**RECORDS SUPPLIED**
◆ ◆ ◆ ◆ ◆ ◆ ◆
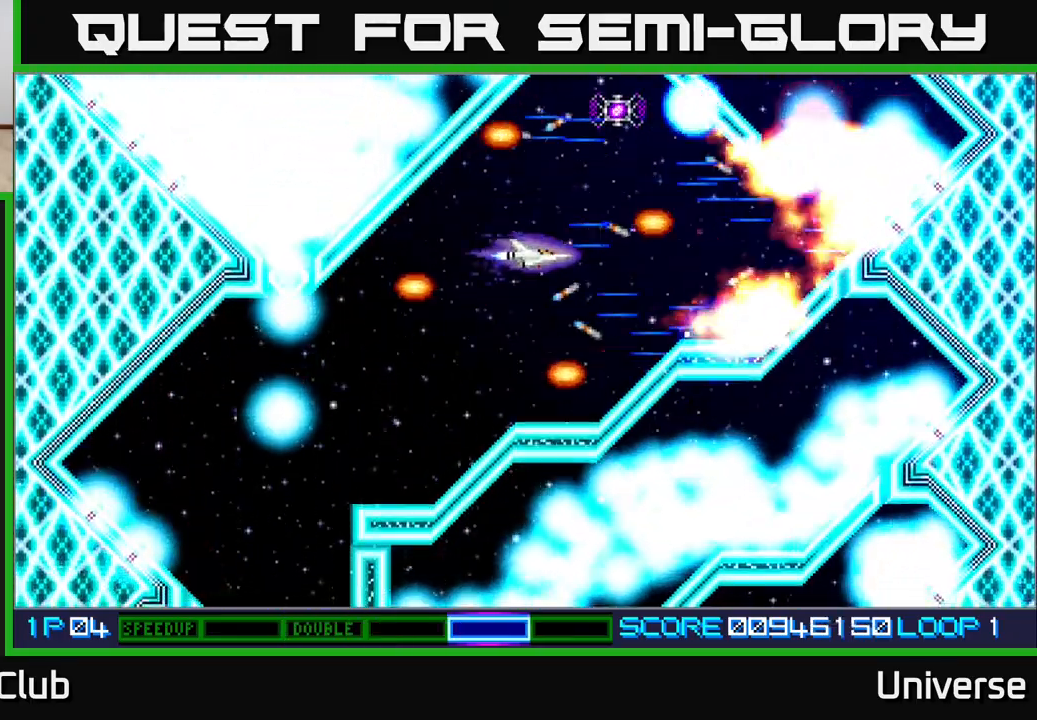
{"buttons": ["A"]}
◆ ◆ ◆ ◆ ◆ ◆ ◆
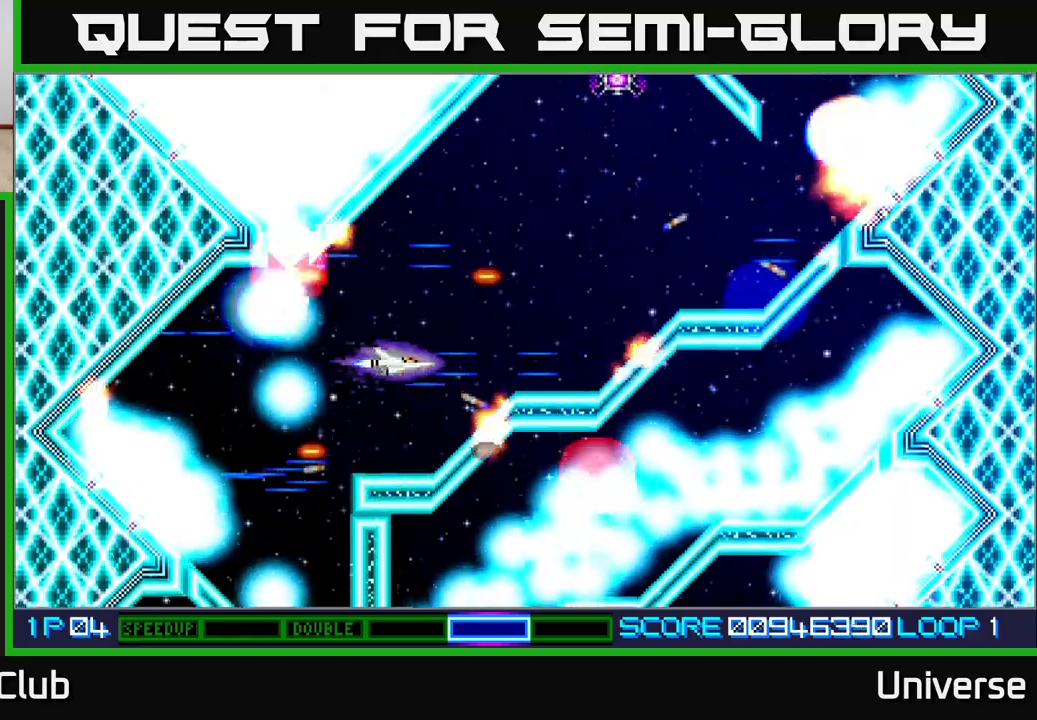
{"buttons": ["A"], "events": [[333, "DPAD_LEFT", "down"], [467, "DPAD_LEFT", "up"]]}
◆ ◆ ◆ ◆ ◆ ◆ ◆
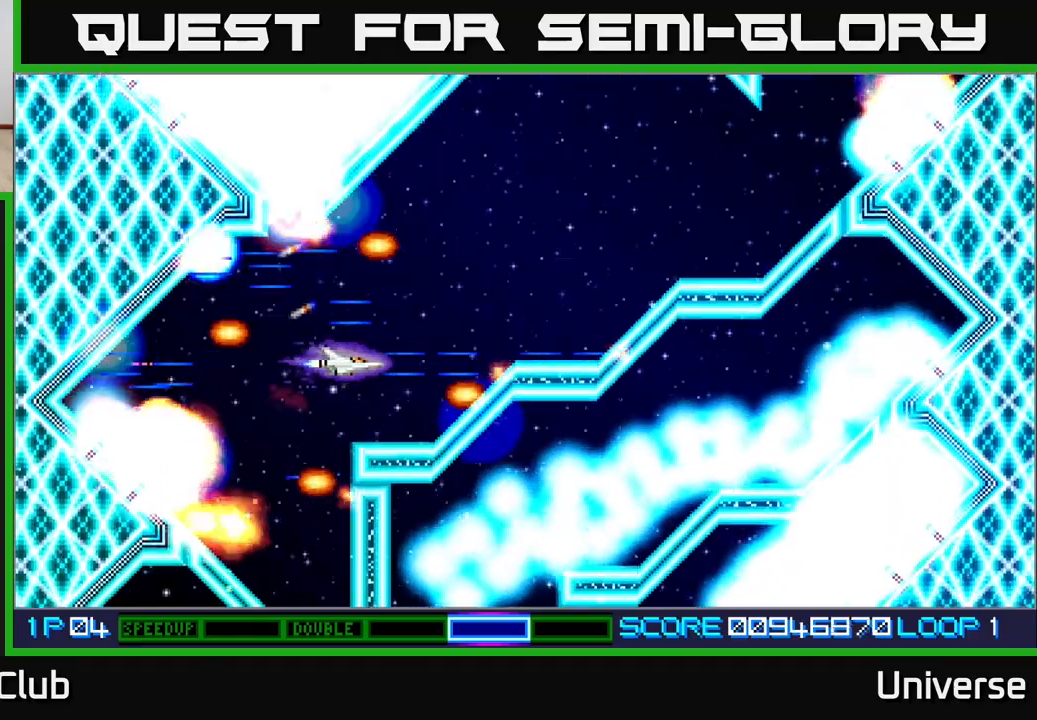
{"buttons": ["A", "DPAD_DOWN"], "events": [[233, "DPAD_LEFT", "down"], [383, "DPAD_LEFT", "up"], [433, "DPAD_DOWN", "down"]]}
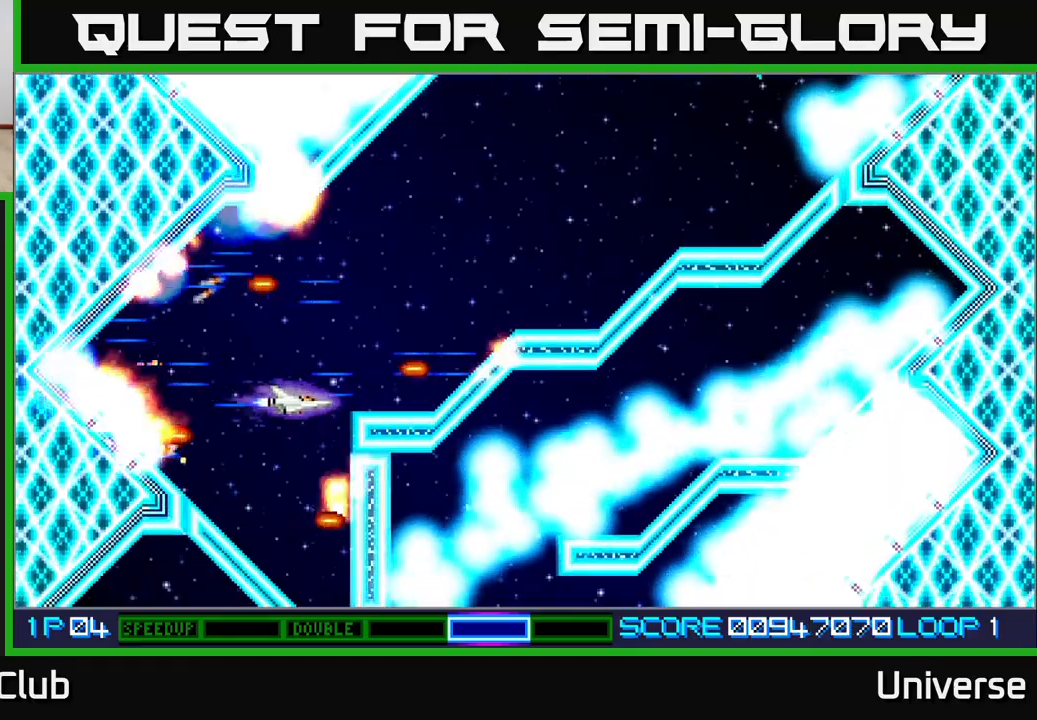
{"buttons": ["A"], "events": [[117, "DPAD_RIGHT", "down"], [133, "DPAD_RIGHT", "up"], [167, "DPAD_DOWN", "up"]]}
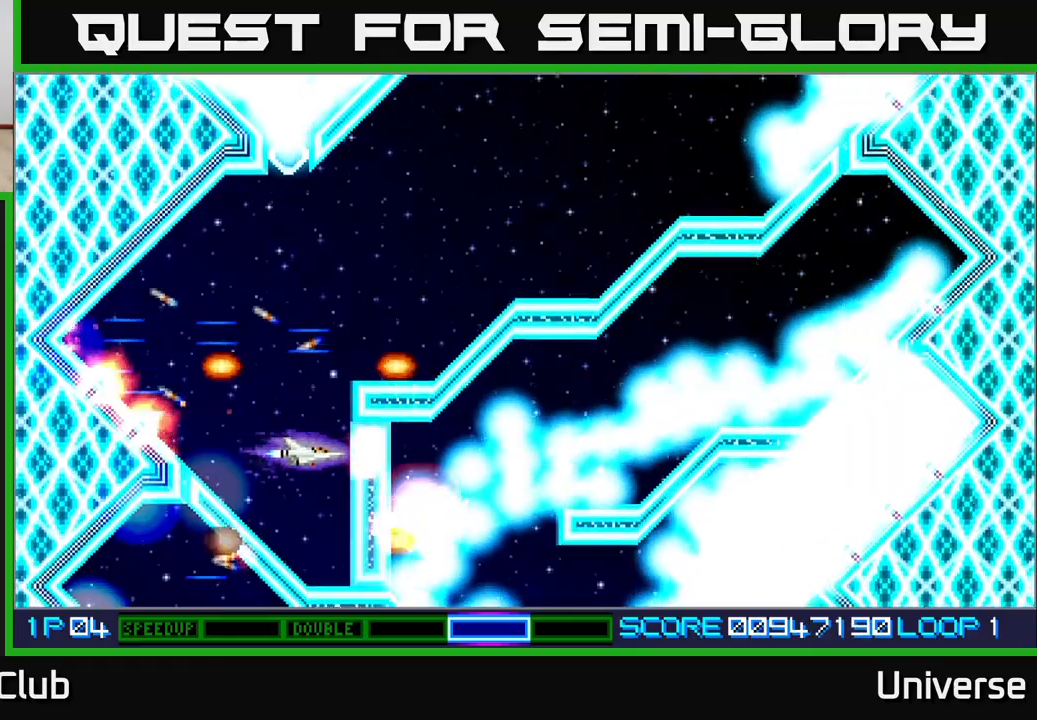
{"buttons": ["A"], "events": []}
◆ ◆ ◆ ◆ ◆ ◆ ◆
**TASK TO COMPLETE**
Would you please show every line of the material above that includes the string "down"?

**WRITTEN ANSWER**
{"buttons": ["A"], "events": [[333, "DPAD_LEFT", "down"], [467, "DPAD_LEFT", "up"]]}
{"buttons": ["A", "DPAD_DOWN"], "events": [[233, "DPAD_LEFT", "down"], [383, "DPAD_LEFT", "up"], [433, "DPAD_DOWN", "down"]]}
{"buttons": ["A"], "events": [[117, "DPAD_RIGHT", "down"], [133, "DPAD_RIGHT", "up"], [167, "DPAD_DOWN", "up"]]}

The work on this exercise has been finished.